Following a brief but vitriolic indictment of the housing and transportation policies of the 60s, for instance, one would never know that these were the hallmark programs, not of the founding narrative of individual liberty and constitutional constraint, but of the later progressive narrative of the Great Society! “The America We Need,” however, spares no effort to sling verbal effluent on the advocates of limited government and personal freedom as the champions of “wealth and privilege,” and “racial inequalities,” who deliberately trap “children and their children’s children” in poverty. If they weren’t so sanctimoniously earnest, you would think this was the beginning of the new tales of Scrooge. But they are deadly serious and deeply wrong.

Not only do they airbrush progressive history, but they also pass over the mountains of conservative and classical liberal scholarship on the problems of our institutional life that have been the hallmark of solid economic and political analysis of the progressivist state. They have set aside the explicit attacks on institutional racism, the hammering critiques of distortionary regulations, and the entire body of evidence indicting “crony capitalism.”

This very valuable and essential voice needs to be part of the current conversation.
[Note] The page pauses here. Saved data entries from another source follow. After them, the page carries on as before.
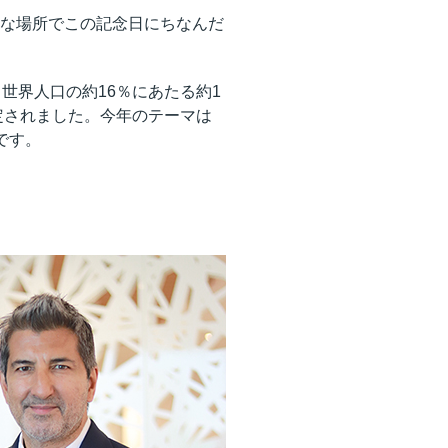
な場所でこの記念日にちなんだ
世界人口の約16％にあたる約1
定されました。今年のテーマは
です。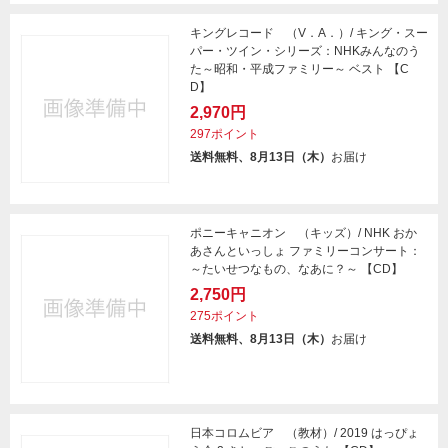
キングレコード （V．A．）/ キング・スー
パー・ツイン・シリーズ：NHKみんなのう
た～昭和・平成ファミリー～ ベスト 【C
D】
2,970円
297ポイント
送料無料、8月13日（木）
お届け
ポニーキャニオン （キッズ）/ NHK おか
あさんといっしょ ファミリーコンサート：
～たいせつなもの、なあに？～ 【CD】
2,750円
275ポイント
送料無料、8月13日（木）
お届け
日本コロムビア （教材）/ 2019 はっぴょ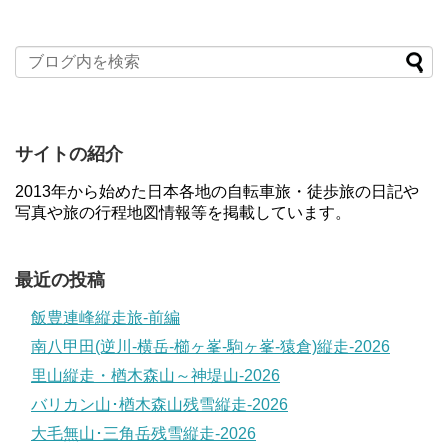
サイトの紹介
2013年から始めた日本各地の自転車旅・徒歩旅の日記や
写真や旅の行程地図情報等を掲載しています。
最近の投稿
飯豊連峰縦走旅-前編
南八甲田(逆川-横岳-櫛ヶ峯-駒ヶ峯-猿倉)縦走-2026
里山縦走・楢木森山～神堤山-2026
バリカン山･楢木森山残雪縦走-2026
大毛無山･三角岳残雪縦走-2026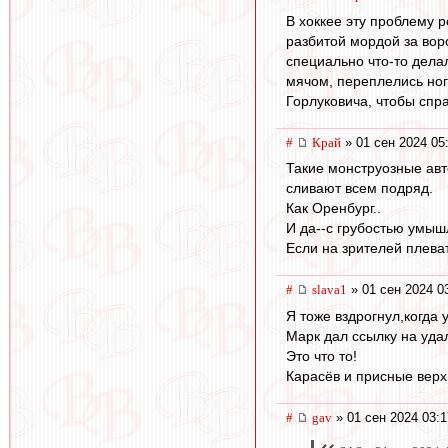
В хоккее эту проблему 
разбитой мордой за воро
специально что-то делал
мячом, переплелись нога
Горлуковича, чтобы спра
#
Край
» 01 сен 2024 05
Такие монструозные авто
сливают всем подряд.
Как Оренбург..
И да--с грубостью умыш
Если на зрителей плеват
#
slava1
» 01 сен 2024 0
Я тоже вздрогнул,когда 
Марк дал ссылку на уда
Это что то!
Карасёв и присные верх
#
gav
» 01 сен 2024 03:1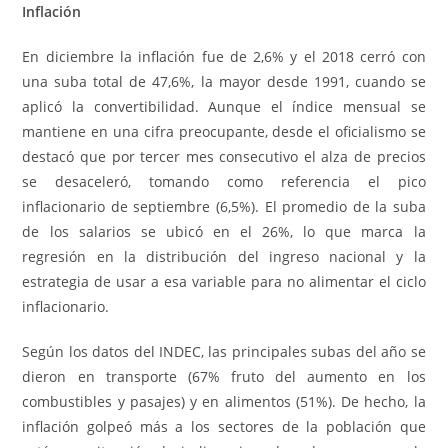
Inflación
En diciembre la inflación fue de 2,6% y el 2018 cerró con
una suba total de 47,6%, la mayor desde 1991, cuando se
aplicó la convertibilidad. Aunque el índice mensual se
mantiene en una cifra preocupante, desde el oficialismo se
destacó que por tercer mes consecutivo el alza de precios
se desaceleró, tomando como referencia el pico
inflacionario de septiembre (6,5%). El promedio de la suba
de los salarios se ubicó en el 26%, lo que marca la
regresión en la distribución del ingreso nacional y la
estrategia de usar a esa variable para no alimentar el ciclo
inflacionario.
Según los datos del INDEC, las principales subas del año se
dieron en transporte (67% fruto del aumento en los
combustibles y pasajes) y en alimentos (51%). De hecho, la
inflación golpeó más a los sectores de la población que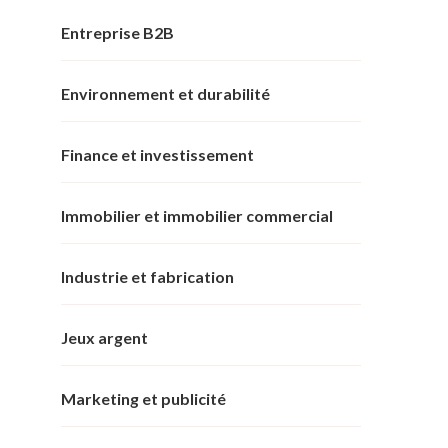
Entreprise B2B
Environnement et durabilité
Finance et investissement
Immobilier et immobilier commercial
Industrie et fabrication
Jeux argent
Marketing et publicité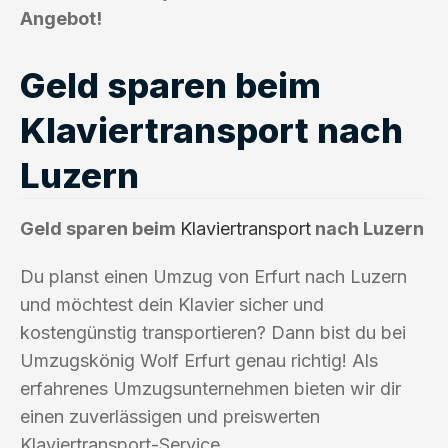
Angebot!
Geld sparen beim
Klaviertransport nach
Luzern
Geld sparen beim
Klaviertransport
nach Luzern
Du planst einen Umzug von Erfurt nach Luzern
und möchtest dein Klavier sicher und
kostengünstig transportieren? Dann bist du bei
Umzugskönig Wolf Erfurt genau richtig! Als
erfahrenes Umzugsunternehmen bieten wir dir
einen zuverlässigen und preiswerten
Klaviertransport-Service.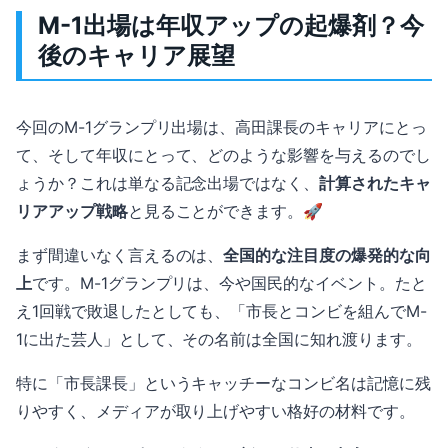
M-1出場は年収アップの起爆剤？今
後のキャリア展望
今回のM-1グランプリ出場は、高田課長のキャリアにとっ
て、そして年収にとって、どのような影響を与えるのでし
ょうか？これは単なる記念出場ではなく、
計算されたキャ
リアアップ戦略
と見ることができます。🚀
まず間違いなく言えるのは、
全国的な注目度の爆発的な向
上
です。M-1グランプリは、今や国民的なイベント。たと
え1回戦で敗退したとしても、「市長とコンビを組んでM-
1に出た芸人」として、その名前は全国に知れ渡ります。
特に「市長課長」というキャッチーなコンビ名は記憶に残
りやすく、メディアが取り上げやすい格好の材料です。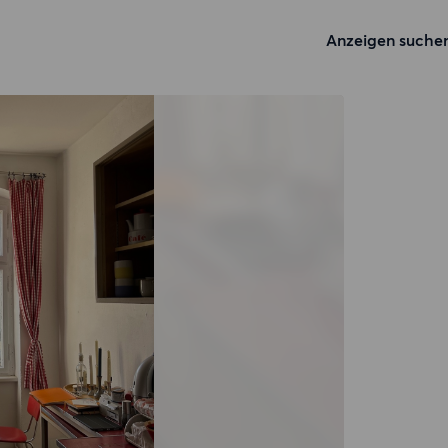
Anzeigen suche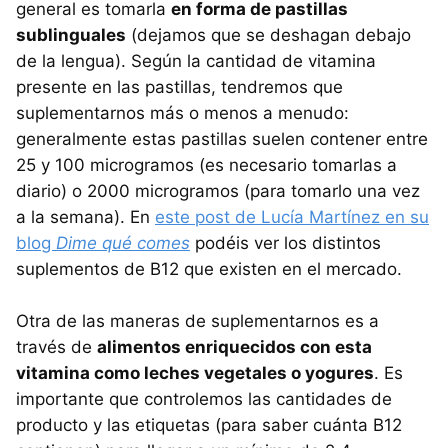
general es tomarla
en forma de pastillas
sublinguales
(dejamos que se deshagan debajo
de la lengua). Según la cantidad de vitamina
presente en las pastillas, tendremos que
suplementarnos más o menos a menudo:
generalmente estas pastillas suelen contener entre
25 y 100 microgramos (es necesario tomarlas a
diario) o 2000 microgramos (para tomarlo una vez
a la semana). En
este post de Lucía Martínez en su
blog
Dime qué comes
podéis ver los distintos
suplementos de B12 que existen en el mercado.
Otra de las maneras de suplementarnos es a
través de
alimentos enriquecidos con esta
vitamina como leches vegetales o yogures
. Es
importante que controlemos las cantidades de
producto y las etiquetas (para saber cuánta B12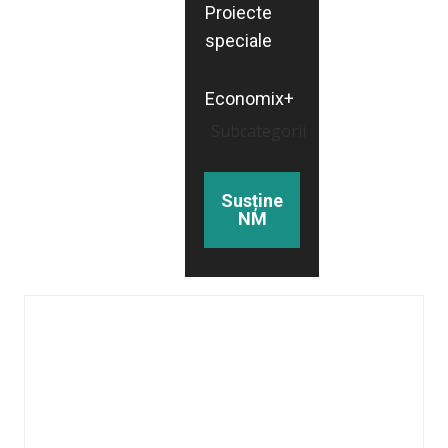
Proiecte
speciale
Economix+
Subcategorii
Susține
NM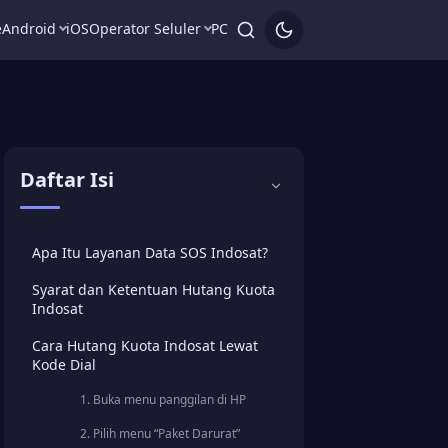
e
Android
iOS
Operator Seluler
PC
Daftar Isi
Apa Itu Layanan Data SOS Indosat?
Syarat dan Ketentuan Hutang Kuota
Indosat
Cara Hutang Kuota Indosat Lewat
Kode Dial
1. Buka menu panggilan di HP
2. Pilih menu “Paket Darurat”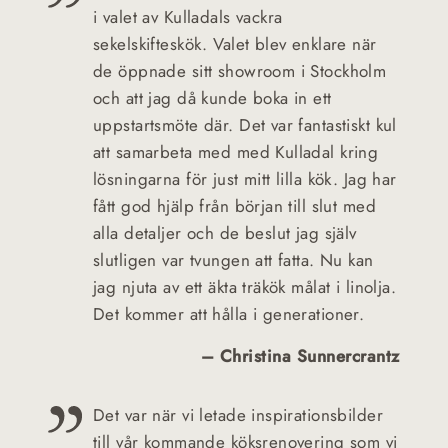
i valet av Kulladals vackra
sekelskifteskök. Valet blev enklare när
de öppnade sitt showroom i Stockholm
och att jag då kunde boka in ett
uppstartsmöte där. Det var fantastiskt kul
att samarbeta med med Kulladal kring
lösningarna för just mitt lilla kök. Jag har
fått god hjälp från början till slut med
alla detaljer och de beslut jag själv
slutligen var tvungen att fatta. Nu kan
jag njuta av ett äkta träkök målat i linolja.
Det kommer att hålla i generationer.
– Christina Sunnercrantz
Det var när vi letade inspirationsbilder
till vår kommande köksrenovering som vi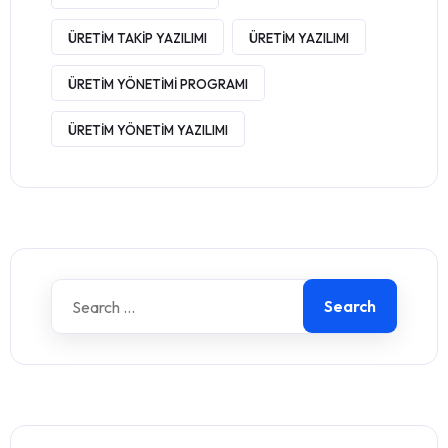
ÜRETIM TAKIP YAZILIMI
ÜRETIM YAZILIMI
ÜRETIM YÖNETIMI PROGRAMI
ÜRETIM YÖNETIM YAZILIMI
Search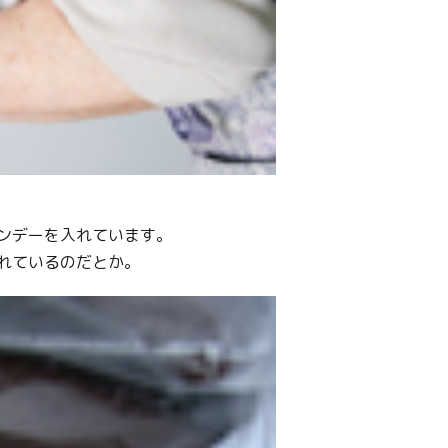
ンデーを入れています。
れているのだとか。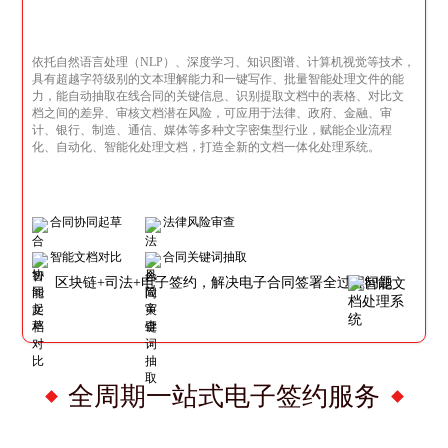
依托自然语言处理（NLP）、深度学习、知识图谱、计算机视觉等技术，
具有超越字符级别的文本理解能力和一键写作、批量智能处理文件的能
力，能自动抽取在线合同的关键信息、识别提取文档中的表格、对比文
档之间的差异、审核文档潜在风险，可应用于法律、政府、金融、审
计、银行、制造、通信、媒体等多种文字密集型行业，赋能企业流程
化、自动化、智能化处理文档，打造全新的文档一体化处理系统。
合同协同起草
法律风险审查
智能文档对比
合同关键词抽取
区块链+司法+电子签约，解决电子合同签署全过程问题
全周期一站式电子签约服务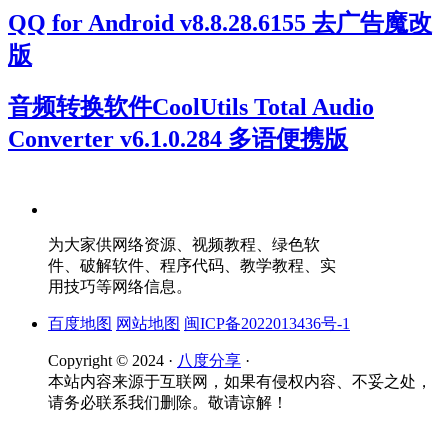
QQ for Android v8.8.28.6155 去广告魔改
版
音频转换软件CoolUtils Total Audio
Converter v6.1.0.284 多语便携版
为大家供网络资源、视频教程、绿色软
件、破解软件、程序代码、教学教程、实
用技巧等网络信息。
百度地图
网站地图
闽ICP备2022013436号-1
Copyright © 2024 ·
八度分享
·
本站内容来源于互联网，如果有侵权内容、不妥之处，
请务必联系我们删除。敬请谅解！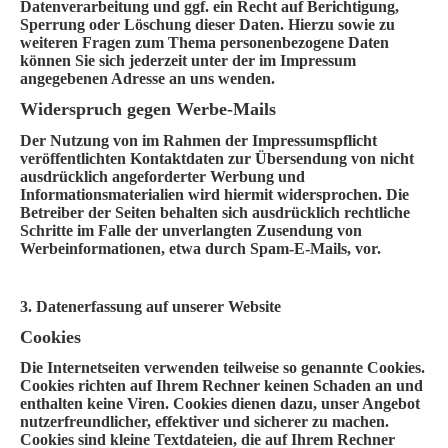
Datenverarbeitung und ggf. ein Recht auf Berichtigung,
Sperrung oder Löschung dieser Daten. Hierzu sowie zu
weiteren Fragen zum Thema personenbezogene Daten
können Sie sich jederzeit unter der im Impressum
angegebenen Adresse an uns wenden.
Widerspruch gegen Werbe-Mails
Der Nutzung von im Rahmen der Impressumspflicht
veröffentlichten Kontaktdaten zur Übersendung von nicht
ausdrücklich angeforderter Werbung und
Informationsmaterialien wird hiermit widersprochen. Die
Betreiber der Seiten behalten sich ausdrücklich rechtliche
Schritte im Falle der unverlangten Zusendung von
Werbeinformationen, etwa durch Spam-E-Mails, vor.
3. Datenerfassung auf unserer Website
Cookies
Die Internetseiten verwenden teilweise so genannte Cookies.
Cookies richten auf Ihrem Rechner keinen Schaden an und
enthalten keine Viren. Cookies dienen dazu, unser Angebot
nutzerfreundlicher, effektiver und sicherer zu machen.
Cookies sind kleine Textdateien, die auf Ihrem Rechner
Only a vetting from a tradition that has been consistently holding government authority to account (and sorting through the mess of our current policy responses) can keep political power honest.

But rather than keep the channels of communication and debate open, the members of the Times editorial board seek to shut it down. Instead of bringing us together, something they frequently complain the administration in Washington fails to do, they are themselves promulgating division.

In addition to airbrushing out portions of the progressive past which they once supported, they airbrush out all memory of the genuinely leftist roots of much of the limited government tradition. The very idea of crony capitalism, for instance, can be traced back to such left-wing works as Bertram Gross’ Friendly Fascism and Gabriel Kolko’s Triumph of Conservatism

Both writers had noticed an inescapable fact of the modern national bureaucratic state: It invariably serves entrenched well-heeled economic interests. Many an old-left advocate of genuine equality and freedom was drawn to the limited government fold from following the leads of these writers. Recognizing the inherent tension in the progressivist claim that society could be restructured by experts yet remain egalitarian, their point was to limit the coercion that organized interests could wield in society. The Times editorial board members acknowledge none of this diversity in the lineage of their imagined opponents.

The first object of any would-be purveyor of power is to shut down all scrutiny of itself. Rather than foster a debate, as one ideally should expect of a daily worthy of the appellation of “newspaper,” the Times has rather retarded and hindered it, raising the natural question of the editorial board’s motives. Deliberate distortion weakens us as a country, and that is a sad additional cost we now must overcome in a crisis that has already cost everyone too much.